HIDRA’s four-tiered plan
HIDRA is a four-tiered project, with each goal-specific tier rolling out over a five-year timeline.
- Tier 1, begun in early FY ‘13, will create a secure and extensible data “pipeline” to collect, move and store approximately 150,000 historical Cancer Consortium clinical records in their various formats (for example, forms, doctors’ notes, biosampling data), with records from up to 5,000 to 6,000 new patients to be added each year. The data collected will include patient stories and clinical histories, related samples and biospecimen data, information regarding trials and studies in which the patient has participated, and genomic assay data.
- Tier 2, currently in the design phase, will implement natural language processing algorithms to extract important data elements from electronic medical records and compile them into uniform, searchable data while minimizing human effort and potential error or variability.
- Tier 3 will tackle enterprise-wide tracking of consent and study information so that patient data confidentiality is maintained when integrating assays and other data from research protocols.
- Tier 4 will make it possible to index and search across both clinical and research data using HIDRA and access any relevant related data (such as all instances of a cancer-causing genetic variation) from across the entire enterprise.
Unique and powerful
HIDRA is intended to be more than just a data warehouse. Several features will make it a unique and powerful resource for Cancer Consortium investigators.
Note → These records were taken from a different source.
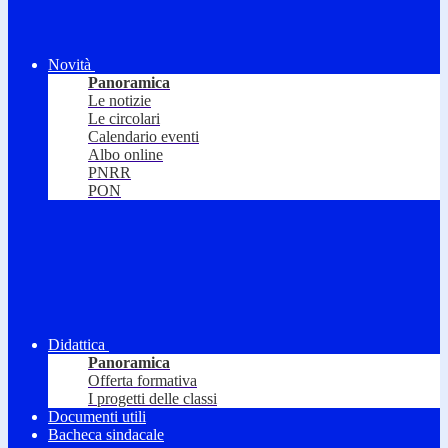
Novità
Panoramica
Le notizie
Le circolari
Calendario eventi
Albo online
PNRR
PON
Didattica
Panoramica
Offerta formativa
I progetti delle classi
Documenti utili
Bacheca sindacale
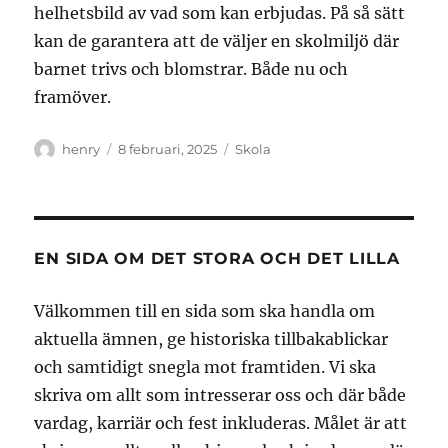
helhetsbild av vad som kan erbjudas. På så sätt
kan de garantera att de väljer en skolmiljö där
barnet trivs och blomstrar. Både nu och
framöver.
Författare
Publicerat
Kategorier
henry
8 februari, 2025
Skola
den
EN SIDA OM DET STORA OCH DET LILLA
Välkommen till en sida som ska handla om
aktuella ämnen, ge historiska tillbakablickar
och samtidigt snegla mot framtiden. Vi ska
skriva om allt som intresserar oss och där både
vardag, karriär och fest inkluderas. Målet är att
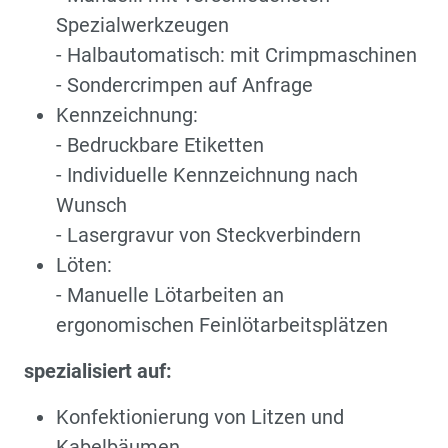
Spezialwerkzeugen
- Halbautomatisch: mit Crimpmaschinen
- Sondercrimpen auf Anfrage
Kennzeichnung:
- Bedruckbare Etiketten
- Individuelle Kennzeichnung nach
Wunsch
- Lasergravur von Steckverbindern
Löten:
- Manuelle Lötarbeiten an
ergonomischen Feinlötarbeitsplätzen
spezialisiert auf:
Konfektionierung von Litzen und
Kabelbäumen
- HIDRA will be based on open-source, freely-licensed software that allows the entire biomedical community to adopt and improve it. This means that it will be affordable to everyone who wants to use it, even those who study rare cancers who may not have the funding for proprietary or custom software.
- HIDRA will be secure. The current scope of the project is limited to Cancer Consortium partner data, and it will be built to withstand audit in compliance with the Federal Internet Security Management Act.
- HIDRA will save time and money. Use of natural language processing will allow HIDRA to automate the cumbersome tasks of manual data abstraction and processing of medical records, which represents a large cost savings, as the majority of clinical research budgets typically go toward these processes when done manually.
- HIDRA will provide automation for tracking of patients for long-term follow-up after they receive treatment, which can be a prohibitively expensive, labor-intensive task if done without automation. For example, periodic emails can be sent to former patients pointing them to a web form where they can enter data about their current state of health and outcomes after cancer treatment. This information can then be used to enlighten current treatments for others as well as maintain a better clinical relationship with those patients.
“We aim to be the top cancer center in the country in terms of our ability to leverage all of the data generated in clinics and laboratories across the Cancer Consortium, and I think with this team and strategy, we can get there,” Fearn said.